Bullard now leads the Bullard Family Foundation, one of Tampa’s most successful nonprofits.

She once spent a few hours talking to Drew Carey while he was waiting for a plane. Bob Martinez, former mayor of Tampa and governor of Florida, was a superstitious campaign regular.

“I was his lucky waitress,” she said. “When he was running for governor, he needed his lucky stand, his lucky waitress, his lucky socks. He had all these superstitions, but then he became governor and I haven’t seen him since.

But there are countless people she has seen since, again and again.

One of her regulars goes ahead of her to the restaurant every morning where she works and waits for her when she arrives at 6 a.m.

“We just have coffee and chat,” she says.

Another left her a Hershey’s Kiss tree ornament after her death, knowing how much Margie appreciated her Christmas tree.

“I always hang that kiss on my tree every year and remember him,” she said. “I’d rather have something that reminds people than anything else in the world.”

Denard Span, a former high school baseball star who played in the major leagues in Minnesota and Tampa Bay, says he’s not surprised that Margie spent 50 years in essentially the same job at the same restaurant, s take care of people.

And he’s not surprised that they walk past open booths and tables to get a seat in his section, even if it means waiting.

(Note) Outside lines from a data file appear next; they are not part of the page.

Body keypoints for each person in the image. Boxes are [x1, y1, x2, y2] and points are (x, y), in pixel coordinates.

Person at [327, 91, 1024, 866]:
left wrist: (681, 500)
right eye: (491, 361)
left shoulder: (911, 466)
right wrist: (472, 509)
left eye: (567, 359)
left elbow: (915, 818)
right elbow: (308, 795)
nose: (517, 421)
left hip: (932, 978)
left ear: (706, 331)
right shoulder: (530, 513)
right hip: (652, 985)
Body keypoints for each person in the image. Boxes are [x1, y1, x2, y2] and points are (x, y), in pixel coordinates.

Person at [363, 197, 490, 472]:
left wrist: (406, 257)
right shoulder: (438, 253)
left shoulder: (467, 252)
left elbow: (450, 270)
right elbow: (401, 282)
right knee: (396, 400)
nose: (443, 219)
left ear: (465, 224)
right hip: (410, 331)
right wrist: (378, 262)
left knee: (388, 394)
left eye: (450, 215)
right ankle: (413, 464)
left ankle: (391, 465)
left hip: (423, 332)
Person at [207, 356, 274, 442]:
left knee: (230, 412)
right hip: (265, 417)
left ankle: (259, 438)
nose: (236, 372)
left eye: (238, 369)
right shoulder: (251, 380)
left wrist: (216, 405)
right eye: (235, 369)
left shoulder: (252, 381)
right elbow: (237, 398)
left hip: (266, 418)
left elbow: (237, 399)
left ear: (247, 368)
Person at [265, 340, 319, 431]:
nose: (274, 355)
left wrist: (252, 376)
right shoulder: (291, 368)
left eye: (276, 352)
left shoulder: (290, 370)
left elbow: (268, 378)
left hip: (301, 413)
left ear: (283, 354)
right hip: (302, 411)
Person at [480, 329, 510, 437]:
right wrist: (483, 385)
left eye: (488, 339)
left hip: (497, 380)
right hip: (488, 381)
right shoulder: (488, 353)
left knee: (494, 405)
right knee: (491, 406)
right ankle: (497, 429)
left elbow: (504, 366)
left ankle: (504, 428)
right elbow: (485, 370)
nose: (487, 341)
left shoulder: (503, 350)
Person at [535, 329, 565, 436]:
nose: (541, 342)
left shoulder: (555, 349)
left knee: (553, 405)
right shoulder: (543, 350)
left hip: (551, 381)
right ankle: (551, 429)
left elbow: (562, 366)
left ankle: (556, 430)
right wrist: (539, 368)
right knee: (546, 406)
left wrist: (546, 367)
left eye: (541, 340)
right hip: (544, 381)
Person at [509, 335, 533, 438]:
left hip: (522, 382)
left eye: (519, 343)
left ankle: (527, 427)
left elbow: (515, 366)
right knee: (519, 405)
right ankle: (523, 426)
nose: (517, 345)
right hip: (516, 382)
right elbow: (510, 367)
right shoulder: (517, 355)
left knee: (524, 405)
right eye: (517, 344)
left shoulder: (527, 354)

“I would say it’s his heart,” said Span, who is a part-time TV commentator for the Rays and Twins shows. “She just has a heart of gold. And she has the ability to connect with people and make them feel like they’re part of her family or one of her children. And she’s always been like that.

Span would certainly know. He grew up on the same Carrollwood street as the Lepplas. He says Margie treated him like she treated her own children. He considers her his second mother.

“She’s just special,” he said.

Margie said staying in the same job for 50 years gave her amenities she couldn’t have found elsewhere. Both of her children, son AJ and daughter Jackie, were athletes and she was able to attend most of their high school games. She volunteered at school. And work became part of his extended family.

When she decides to cut back on her schedule, Walker says she can set her own schedule, whether it’s four days a week or just one day.

“And you know, if it’s just one day, it’s probably going to be the busiest,” he said.

Margie says some of her clients offered her other jobs, but she never considered any of them.

“Well, no one ever taught me how to quit a job, so it was the only job I ever had, so it became my home,” she said.

But this moment is coming.

She and Don might want to travel. She has a garden to tend and a cookbook to finish.

She and her husband can’t go to a baseball game without stopping to watch, and her grandson will soon be playing Little League.

She’s managed to balance so many things for so long that she thinks she can go on for just a little while longer.

“She just wants to make people happy,” Walker says. “It’s unusual these days, but it really comes down to something so simple. And you can’t pretend, can you? You might be able to fake it for a minute, but you can’t fake it for 50 years.